_The input_
--------

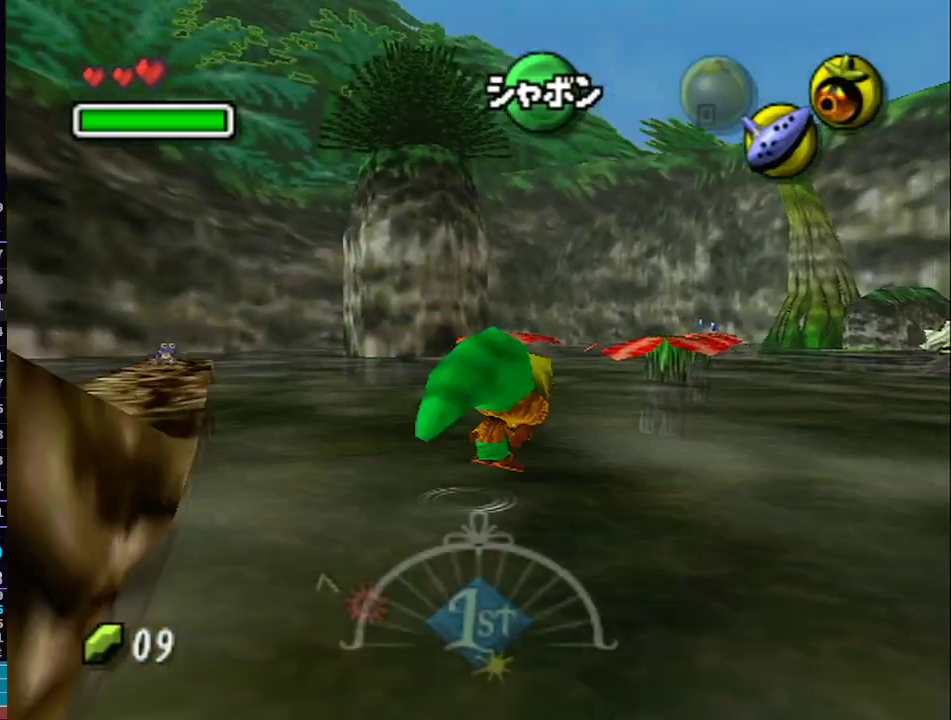
{"buttons": ["L1"], "left_stick": "up-right", "right_stick": "center", "events": []}
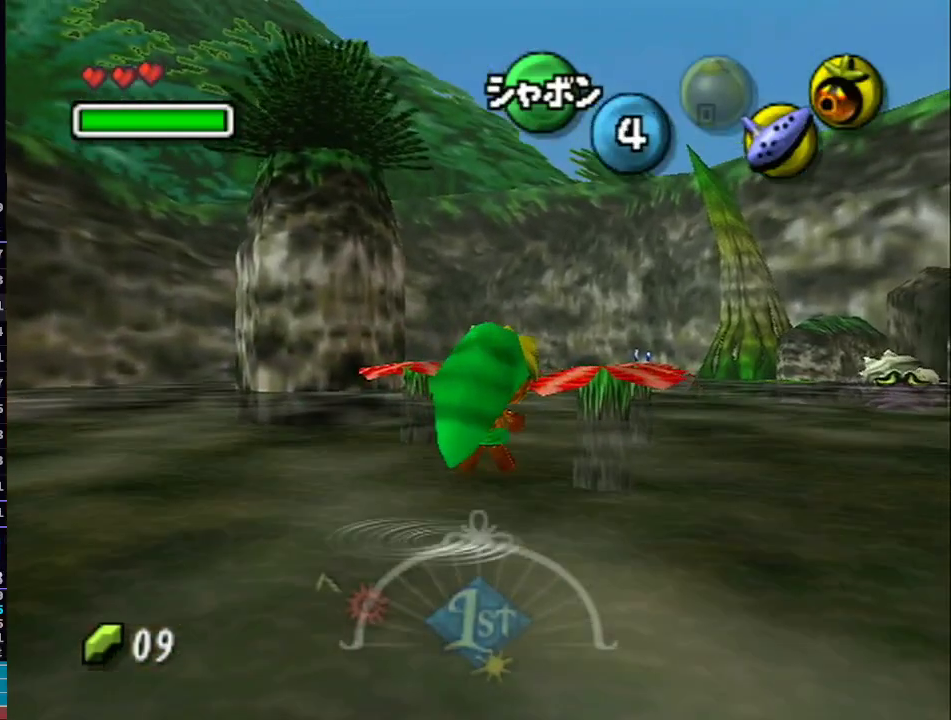
{"buttons": ["L1"], "left_stick": "up-right", "right_stick": "center", "events": []}
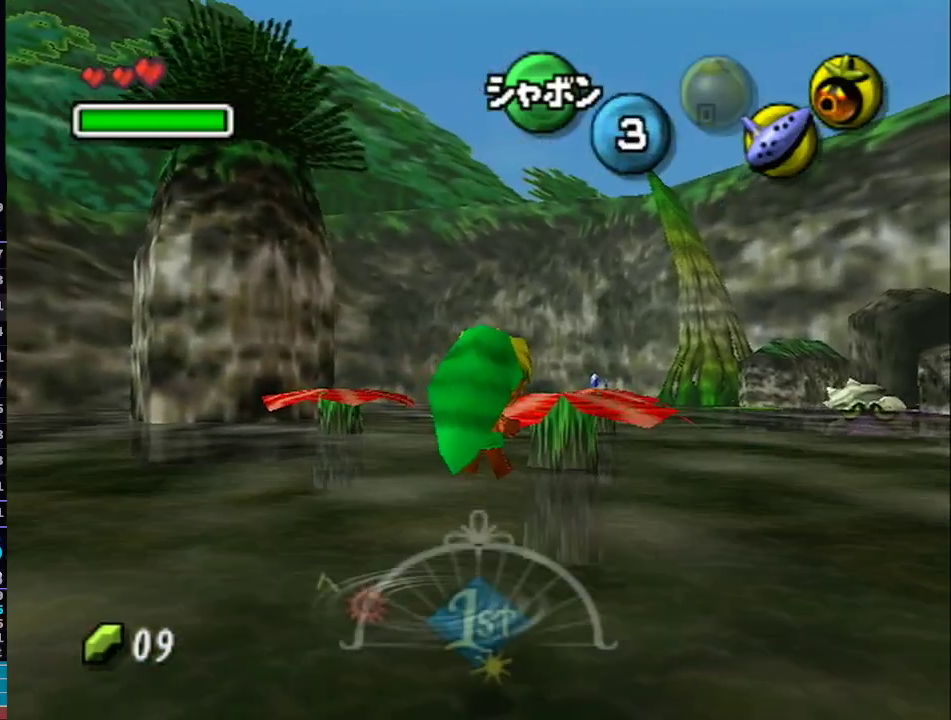
{"buttons": ["L1"], "left_stick": "up-right", "right_stick": "center", "events": []}
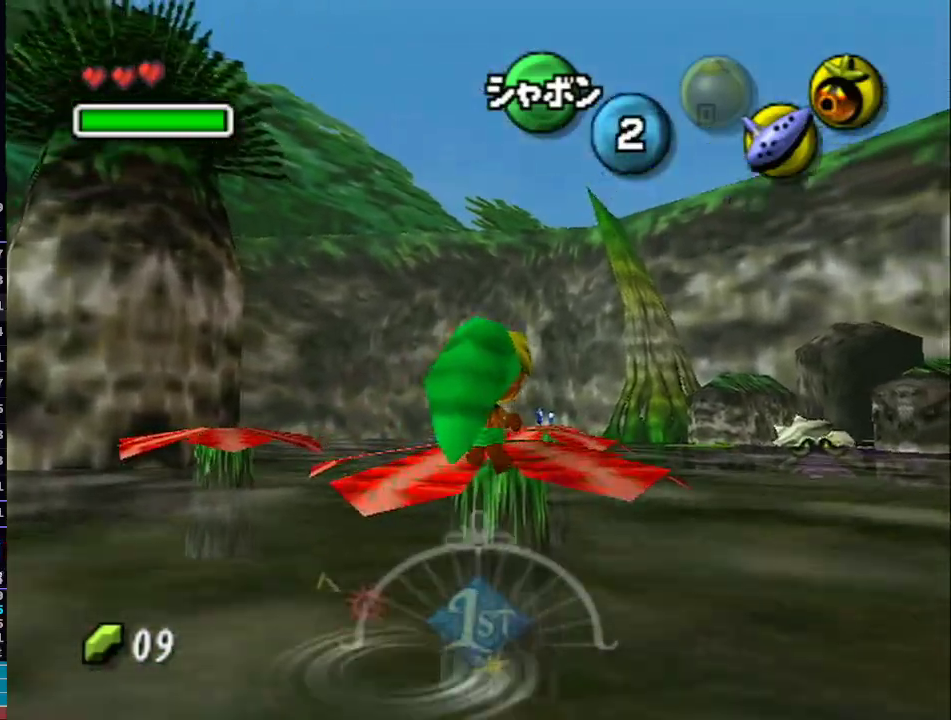
{"buttons": [], "left_stick": "up", "right_stick": "center", "events": [[200, "left_stick", "up"], [233, "A", "down"], [367, "A", "up"], [367, "L1", "up"]]}
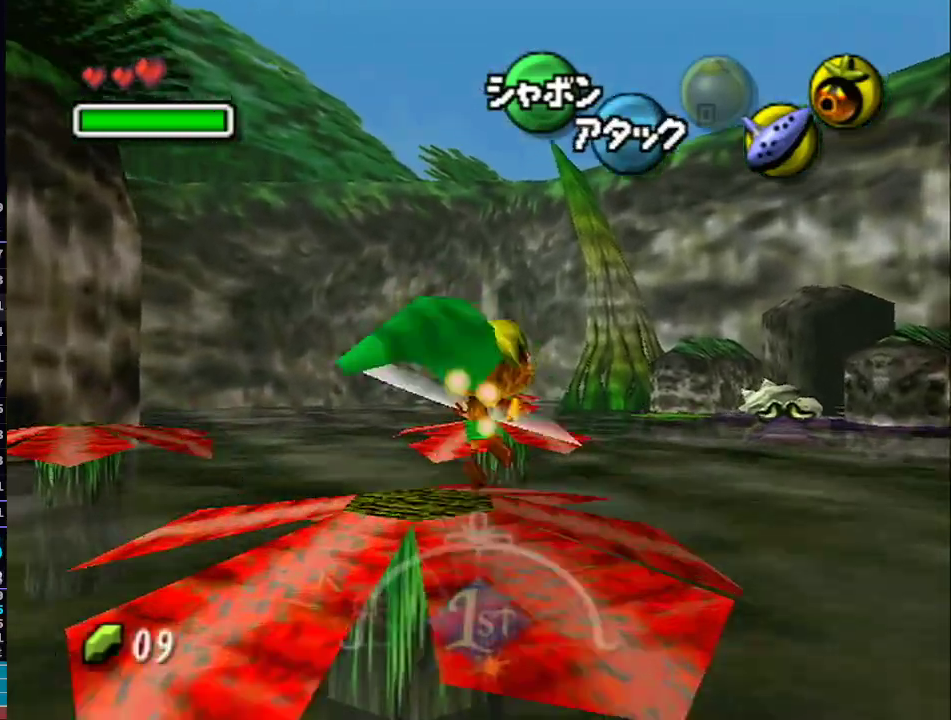
{"buttons": [], "left_stick": "up", "right_stick": "center", "events": []}
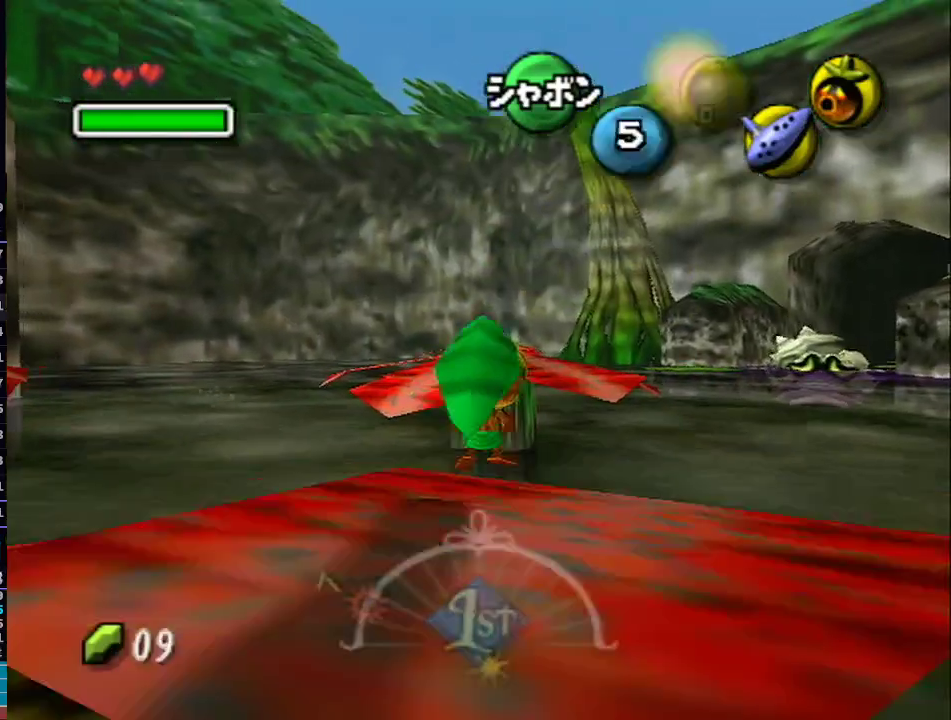
{"buttons": ["A"], "left_stick": "up", "right_stick": "center", "events": [[500, "A", "down"]]}
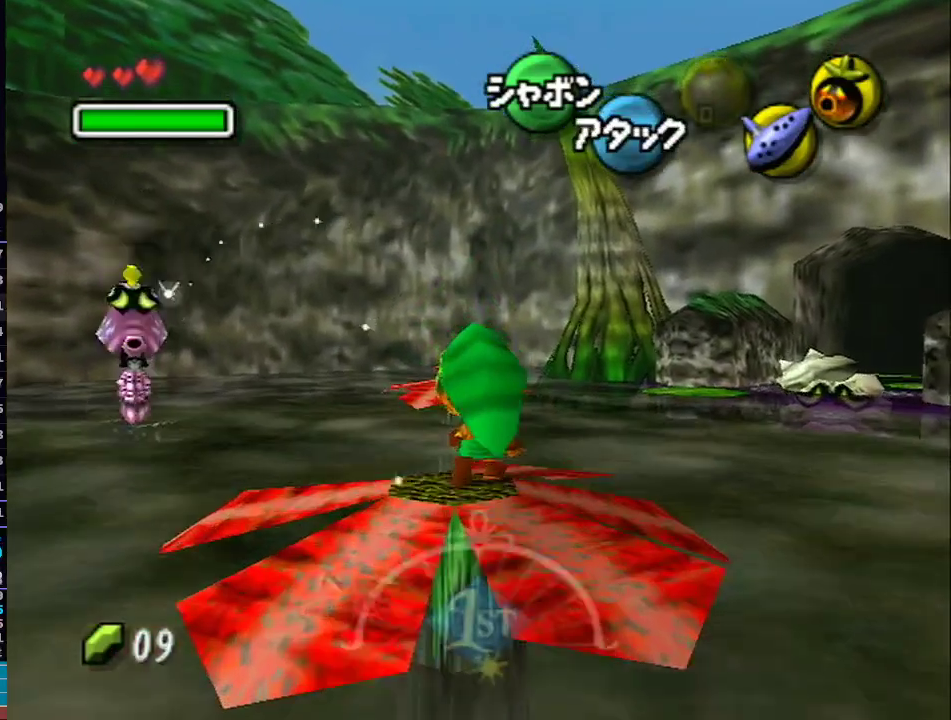
{"buttons": ["L1"], "left_stick": "up", "right_stick": "center", "events": [[117, "A", "up"], [150, "L1", "down"]]}
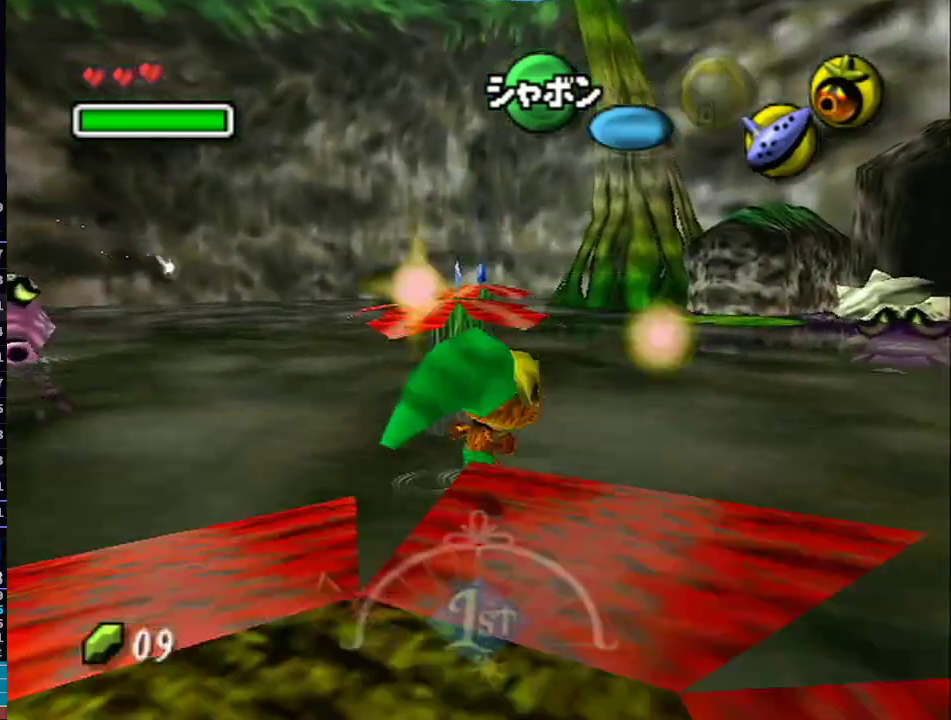
{"buttons": ["L1"], "left_stick": "up", "right_stick": "center", "events": []}
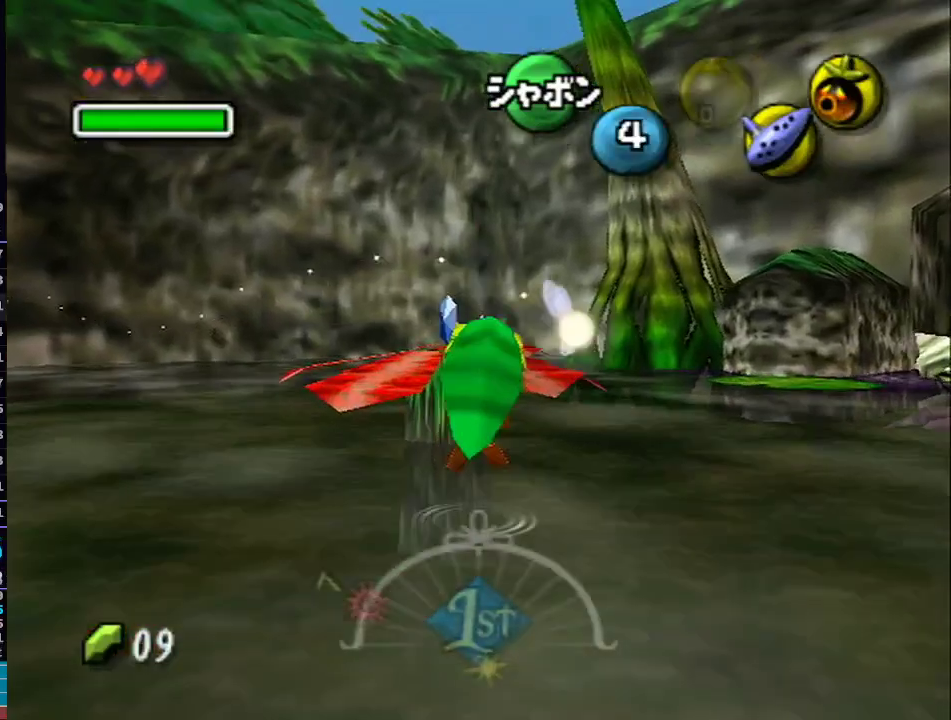
{"buttons": ["A", "L1"], "left_stick": "up-right", "right_stick": "center", "events": [[267, "left_stick", "up-right"], [450, "A", "down"]]}
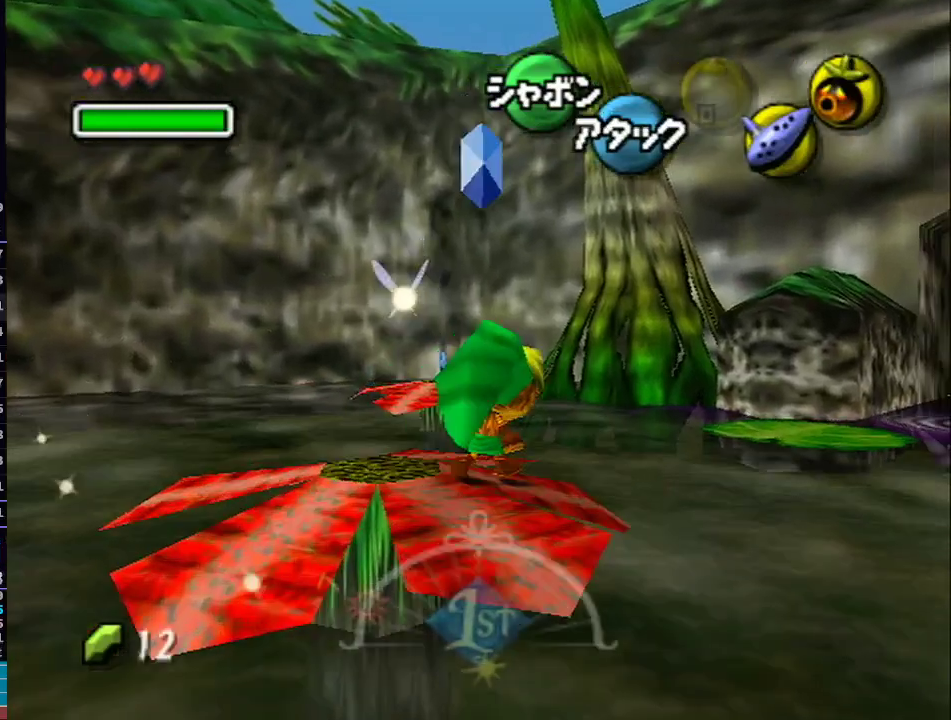
{"buttons": ["L1"], "left_stick": "up-right", "right_stick": "center", "events": [[67, "A", "up"]]}
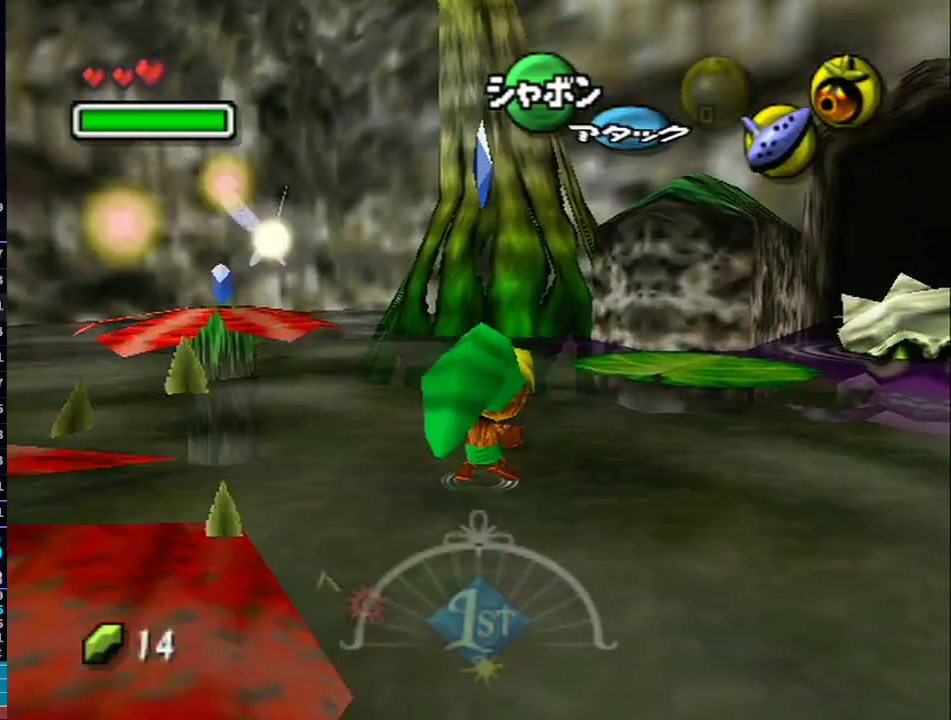
{"buttons": ["L1"], "left_stick": "up-right", "right_stick": "center", "events": []}
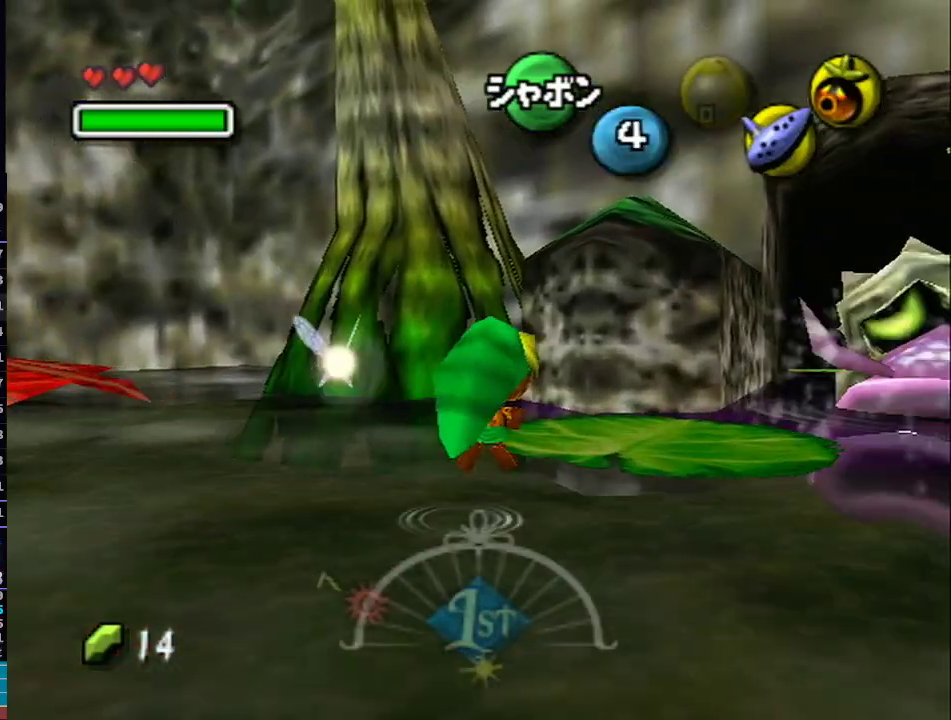
{"buttons": [], "left_stick": "center", "right_stick": "center", "events": [[183, "left_stick", "down"], [367, "left_stick", "center"], [500, "L1", "up"]]}
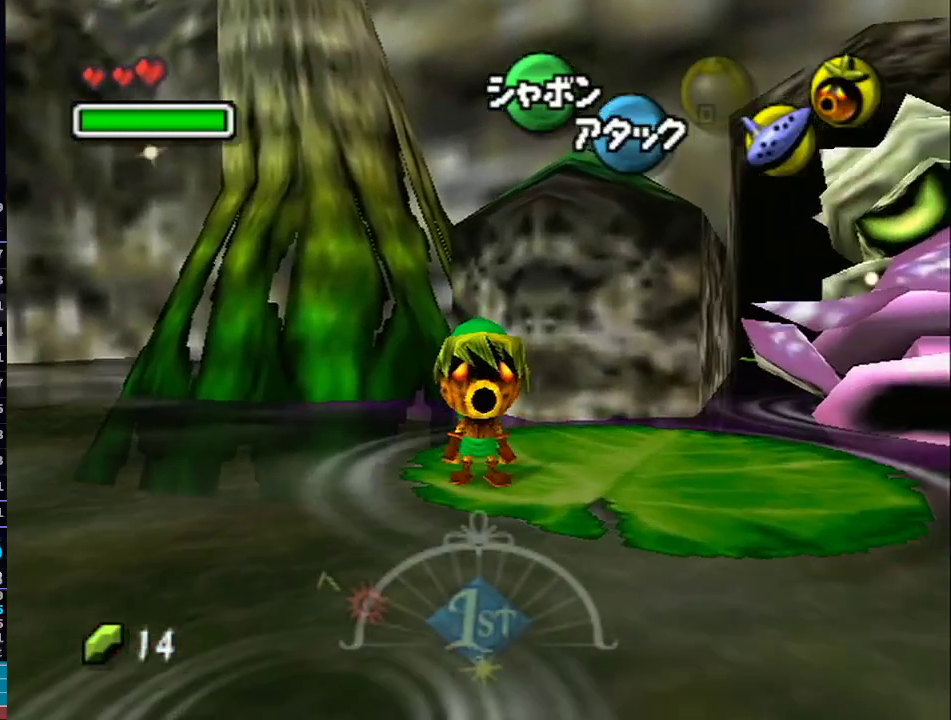
{"buttons": [], "left_stick": "center", "right_stick": "center", "events": [[367, "left_stick", "down"], [500, "left_stick", "center"]]}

--------

_Prompt_
In the copy, include no pictures; otherwise transcribe the entries exactly.

_Answer to this exercise_
{"buttons": ["L1"], "left_stick": "up-right", "right_stick": "center", "events": []}
{"buttons": ["L1"], "left_stick": "up-right", "right_stick": "center", "events": []}
{"buttons": ["L1"], "left_stick": "up-right", "right_stick": "center", "events": []}
{"buttons": [], "left_stick": "up", "right_stick": "center", "events": [[200, "left_stick", "up"], [233, "A", "down"], [367, "A", "up"], [367, "L1", "up"]]}
{"buttons": [], "left_stick": "up", "right_stick": "center", "events": []}
{"buttons": ["A"], "left_stick": "up", "right_stick": "center", "events": [[500, "A", "down"]]}
{"buttons": ["L1"], "left_stick": "up", "right_stick": "center", "events": [[117, "A", "up"], [150, "L1", "down"]]}
{"buttons": ["L1"], "left_stick": "up", "right_stick": "center", "events": []}
{"buttons": ["A", "L1"], "left_stick": "up-right", "right_stick": "center", "events": [[267, "left_stick", "up-right"], [450, "A", "down"]]}
{"buttons": ["L1"], "left_stick": "up-right", "right_stick": "center", "events": [[67, "A", "up"]]}
{"buttons": ["L1"], "left_stick": "up-right", "right_stick": "center", "events": []}
{"buttons": [], "left_stick": "center", "right_stick": "center", "events": [[183, "left_stick", "down"], [367, "left_stick", "center"], [500, "L1", "up"]]}
{"buttons": [], "left_stick": "center", "right_stick": "center", "events": [[367, "left_stick", "down"], [500, "left_stick", "center"]]}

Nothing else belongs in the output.